Popcorn Supernovas

A NASA mission launched in Mid-January 2003 is studying the remains of some uncomfortably close supernova explosions.

Australopithecus squinted at the blue African sky. He had never seen a star in broad daylight before, but he could see one today. White. Piercing. Not as bright as the Sun, yet much more than a full moon. Was it dangerous? He stared for a long time, puzzled, but nothing happened, and after a while he strode across the savanna unconcerned.

Millions of years later, we know better.

"That star was a supernova, one of many that exploded in our part of the galaxy during the past 10 million years," says astronomer Mark Hurwitz of the University of California-Berkeley.
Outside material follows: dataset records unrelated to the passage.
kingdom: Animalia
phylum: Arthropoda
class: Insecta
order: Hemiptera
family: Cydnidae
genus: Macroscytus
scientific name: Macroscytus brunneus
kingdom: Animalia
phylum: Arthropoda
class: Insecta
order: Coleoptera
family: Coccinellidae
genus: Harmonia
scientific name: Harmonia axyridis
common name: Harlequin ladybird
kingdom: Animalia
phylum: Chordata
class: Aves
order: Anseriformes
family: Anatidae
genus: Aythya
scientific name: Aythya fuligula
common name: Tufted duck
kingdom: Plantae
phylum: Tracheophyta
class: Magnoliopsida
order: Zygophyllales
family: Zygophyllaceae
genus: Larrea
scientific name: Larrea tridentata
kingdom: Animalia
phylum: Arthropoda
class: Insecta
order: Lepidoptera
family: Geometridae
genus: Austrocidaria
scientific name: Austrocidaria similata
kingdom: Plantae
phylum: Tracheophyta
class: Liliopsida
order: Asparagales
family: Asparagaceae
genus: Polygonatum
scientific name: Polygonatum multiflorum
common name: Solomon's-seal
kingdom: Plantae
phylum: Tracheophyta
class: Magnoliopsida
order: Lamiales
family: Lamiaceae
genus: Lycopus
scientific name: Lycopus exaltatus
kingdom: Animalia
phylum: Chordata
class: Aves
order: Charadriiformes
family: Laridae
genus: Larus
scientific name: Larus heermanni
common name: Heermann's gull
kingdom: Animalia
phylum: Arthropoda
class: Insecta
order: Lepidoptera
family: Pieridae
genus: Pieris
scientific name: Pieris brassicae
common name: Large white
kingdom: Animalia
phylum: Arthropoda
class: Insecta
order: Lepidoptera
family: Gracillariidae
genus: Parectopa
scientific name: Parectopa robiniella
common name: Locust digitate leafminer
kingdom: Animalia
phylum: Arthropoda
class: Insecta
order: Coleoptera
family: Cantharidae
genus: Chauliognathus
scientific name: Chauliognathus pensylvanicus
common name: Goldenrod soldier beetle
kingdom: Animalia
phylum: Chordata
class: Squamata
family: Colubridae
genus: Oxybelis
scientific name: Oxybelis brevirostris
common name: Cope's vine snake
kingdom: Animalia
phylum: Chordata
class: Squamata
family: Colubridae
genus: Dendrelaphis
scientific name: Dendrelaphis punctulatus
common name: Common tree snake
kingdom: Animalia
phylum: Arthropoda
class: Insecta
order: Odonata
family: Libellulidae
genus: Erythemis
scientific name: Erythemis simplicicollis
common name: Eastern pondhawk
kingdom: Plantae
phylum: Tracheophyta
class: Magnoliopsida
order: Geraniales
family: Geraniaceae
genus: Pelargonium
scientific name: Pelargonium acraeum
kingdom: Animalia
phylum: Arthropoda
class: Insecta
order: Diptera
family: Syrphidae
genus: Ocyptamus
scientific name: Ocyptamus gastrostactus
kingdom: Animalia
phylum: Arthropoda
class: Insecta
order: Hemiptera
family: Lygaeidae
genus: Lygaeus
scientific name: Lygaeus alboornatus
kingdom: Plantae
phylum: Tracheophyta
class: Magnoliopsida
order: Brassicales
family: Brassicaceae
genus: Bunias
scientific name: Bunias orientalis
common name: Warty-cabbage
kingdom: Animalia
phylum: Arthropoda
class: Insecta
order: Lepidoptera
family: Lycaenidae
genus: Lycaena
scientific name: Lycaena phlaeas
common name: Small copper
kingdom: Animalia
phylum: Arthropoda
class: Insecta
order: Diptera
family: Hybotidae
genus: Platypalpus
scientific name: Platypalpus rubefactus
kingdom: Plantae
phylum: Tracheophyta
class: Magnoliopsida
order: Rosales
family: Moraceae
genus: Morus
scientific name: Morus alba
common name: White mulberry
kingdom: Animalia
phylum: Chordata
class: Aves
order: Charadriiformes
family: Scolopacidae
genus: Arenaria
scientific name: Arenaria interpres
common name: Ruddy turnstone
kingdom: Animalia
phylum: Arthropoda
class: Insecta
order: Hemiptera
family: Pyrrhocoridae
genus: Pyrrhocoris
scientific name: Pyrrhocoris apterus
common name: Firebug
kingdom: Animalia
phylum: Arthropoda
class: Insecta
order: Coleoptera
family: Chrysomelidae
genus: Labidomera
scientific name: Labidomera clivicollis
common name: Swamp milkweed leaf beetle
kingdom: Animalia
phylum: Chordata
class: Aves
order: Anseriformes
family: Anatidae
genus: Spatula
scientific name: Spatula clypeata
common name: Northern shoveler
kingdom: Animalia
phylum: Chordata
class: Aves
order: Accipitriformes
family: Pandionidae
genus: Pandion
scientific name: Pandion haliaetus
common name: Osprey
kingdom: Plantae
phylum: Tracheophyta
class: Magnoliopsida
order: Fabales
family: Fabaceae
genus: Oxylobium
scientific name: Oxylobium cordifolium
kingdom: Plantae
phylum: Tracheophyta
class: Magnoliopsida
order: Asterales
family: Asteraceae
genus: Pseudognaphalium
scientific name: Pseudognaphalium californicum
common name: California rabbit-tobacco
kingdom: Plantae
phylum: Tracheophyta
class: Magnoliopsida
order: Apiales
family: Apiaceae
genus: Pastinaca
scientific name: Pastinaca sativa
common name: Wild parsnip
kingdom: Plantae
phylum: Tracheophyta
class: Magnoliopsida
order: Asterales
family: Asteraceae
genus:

Supernovas near Earth are rare today, but during the Pliocene era of Australopithecus supernovas happened more often. Their source was an interstellar cloud called "Sco-Cen" that was slowly gliding by the solar system. Within it, dense knots coalesced to form short-lived massive stars, which exploded like popcorn.

Researchers estimate (with considerable uncertainty) that a supernova less than 25 light years away would extinguish much of the life on Earth. The blast needn't incinerate our planet. All it would take is enough cosmic rays to damage the ozone layer and let through lethal doses of ultraviolet (UV) radiation. Our ancestors survived the Pliocene blasts only because the supernovas weren't quite so close.

We know because we can still see the cloud today. It's 450 light years from Earth and receding in the direction of the constellations Scorpius and Centaurus (hence the cloud's name, "Sco-Cen"). Astronomer Jesús Maíz-Apellániz of Johns Hopkins University have backtracked Sco-Cen's motion and measured its closest approach: 130 light years away about 5 million years ago.

Sco-Cen was still nearby only two million years ago when many plankton, mollusks, and other UV-sensitive marine creatures on Earth mysteriously died. Paleontologists mark it as the transition between the Pliocene and Pleistocene epochs. Around the same time, according to German scientists who have examined deep-sea sediments from the Pliocene era, Earth was peppered with Fe⁶⁰, an isotope produced by supernova explosions.

Coincidence?

No one knows. It's a puzzle researchers are still piecing together.